#### WORK TASK
Except for the images, repeat the entries below word for word.

#### INFORMATION SHOWN
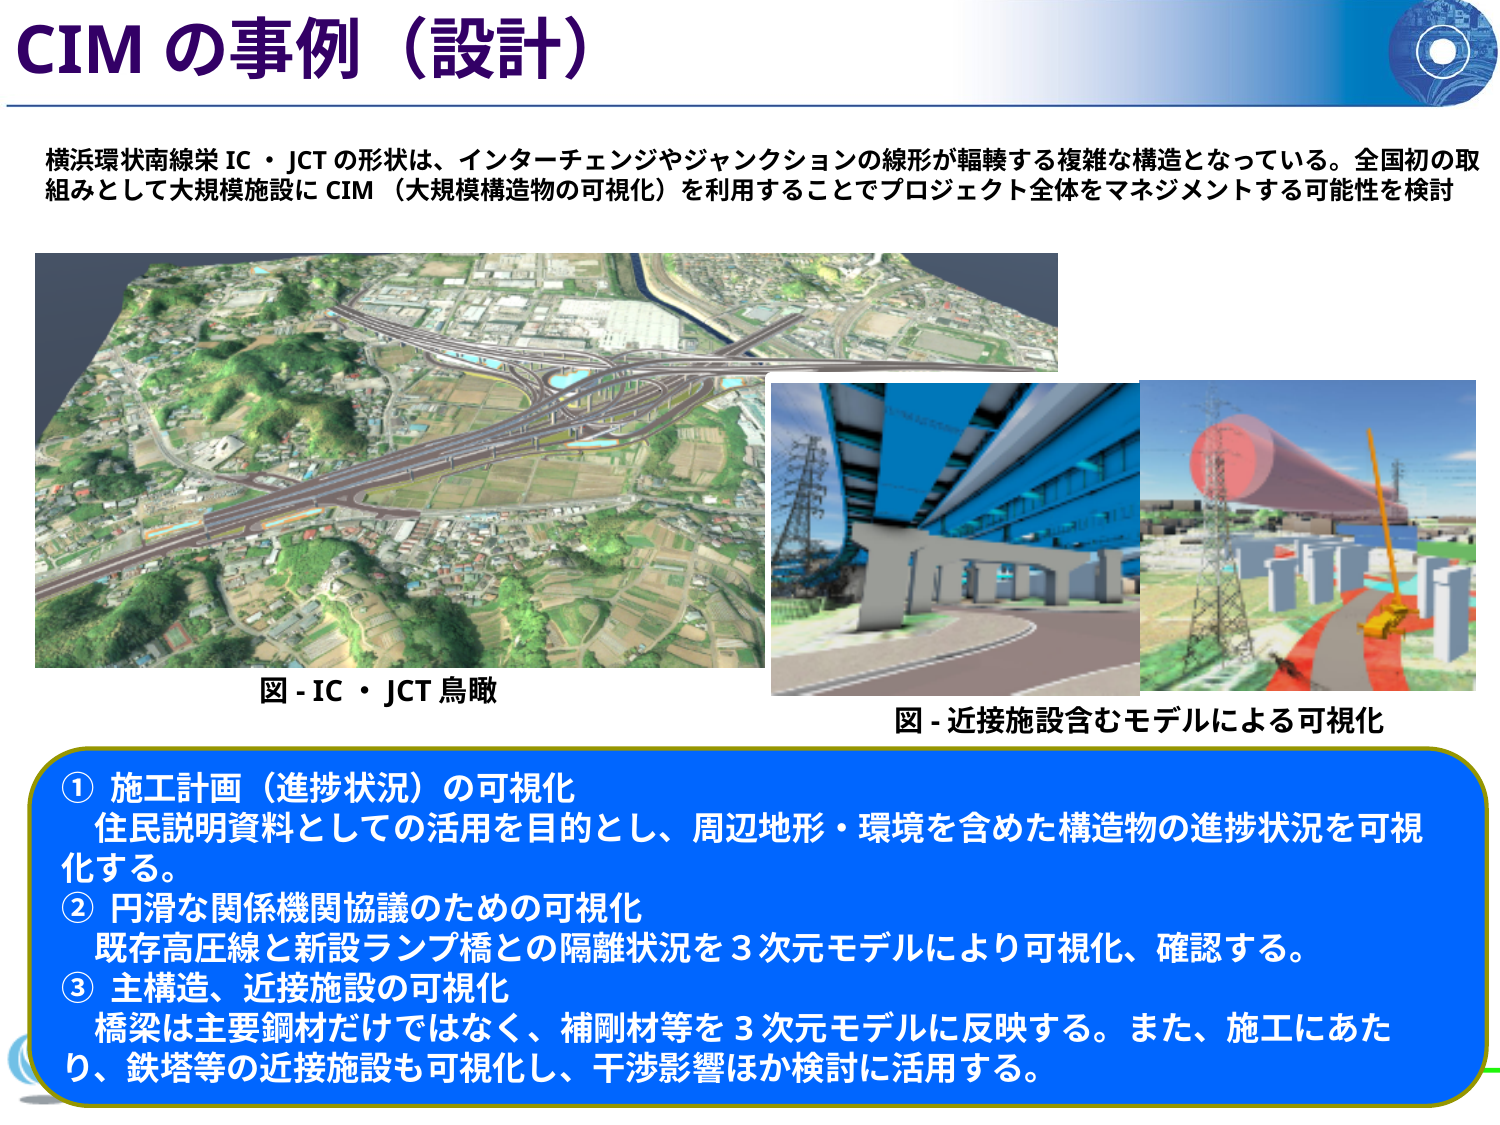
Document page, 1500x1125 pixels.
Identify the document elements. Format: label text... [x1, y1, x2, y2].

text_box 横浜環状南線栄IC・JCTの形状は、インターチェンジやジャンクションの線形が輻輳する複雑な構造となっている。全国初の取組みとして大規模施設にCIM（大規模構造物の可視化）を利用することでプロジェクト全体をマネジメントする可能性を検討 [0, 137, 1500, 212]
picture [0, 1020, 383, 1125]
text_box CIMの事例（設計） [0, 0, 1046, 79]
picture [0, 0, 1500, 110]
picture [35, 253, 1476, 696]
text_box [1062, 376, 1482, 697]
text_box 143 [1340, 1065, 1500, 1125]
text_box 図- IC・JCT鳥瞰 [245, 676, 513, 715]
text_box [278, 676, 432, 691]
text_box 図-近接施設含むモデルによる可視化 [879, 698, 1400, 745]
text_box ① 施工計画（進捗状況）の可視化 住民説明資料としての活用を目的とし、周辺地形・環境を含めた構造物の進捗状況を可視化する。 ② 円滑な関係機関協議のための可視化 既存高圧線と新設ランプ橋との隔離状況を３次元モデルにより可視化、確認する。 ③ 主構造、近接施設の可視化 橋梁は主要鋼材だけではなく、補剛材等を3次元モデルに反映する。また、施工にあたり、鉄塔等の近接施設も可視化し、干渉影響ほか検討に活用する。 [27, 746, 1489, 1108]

#### SOLUTION FOR THIS EXERCISE
Document page, 1500x1125 pixels.
Identify the document elements. Format: label text... [x1, y1, x2, y2].

text_box 横浜環状南線栄IC・JCTの形状は、インターチェンジやジャンクションの線形が輻輳する複雑な構造となっている。全国初の取組みとして大規模施設にCIM（大規模構造物の可視化）を利用することでプロジェクト全体をマネジメントする可能性を検討 [0, 137, 1500, 212]
picture [0, 1020, 383, 1125]
text_box CIMの事例（設計） [0, 0, 1046, 79]
picture [0, 0, 1500, 110]
picture [35, 253, 1476, 696]
text_box [1062, 376, 1482, 697]
text_box 143 [1340, 1065, 1500, 1125]
text_box 図- IC・JCT鳥瞰 [245, 676, 513, 715]
text_box [278, 676, 432, 691]
text_box 図-近接施設含むモデルによる可視化 [879, 698, 1400, 745]
text_box ① 施工計画（進捗状況）の可視化 住民説明資料としての活用を目的とし、周辺地形・環境を含めた構造物の進捗状況を可視化する。 ② 円滑な関係機関協議のための可視化 既存高圧線と新設ランプ橋との隔離状況を３次元モデルにより可視化、確認する。 ③ 主構造、近接施設の可視化 橋梁は主要鋼材だけではなく、補剛材等を3次元モデルに反映する。また、施工にあたり、鉄塔等の近接施設も可視化し、干渉影響ほか検討に活用する。 [27, 746, 1489, 1108]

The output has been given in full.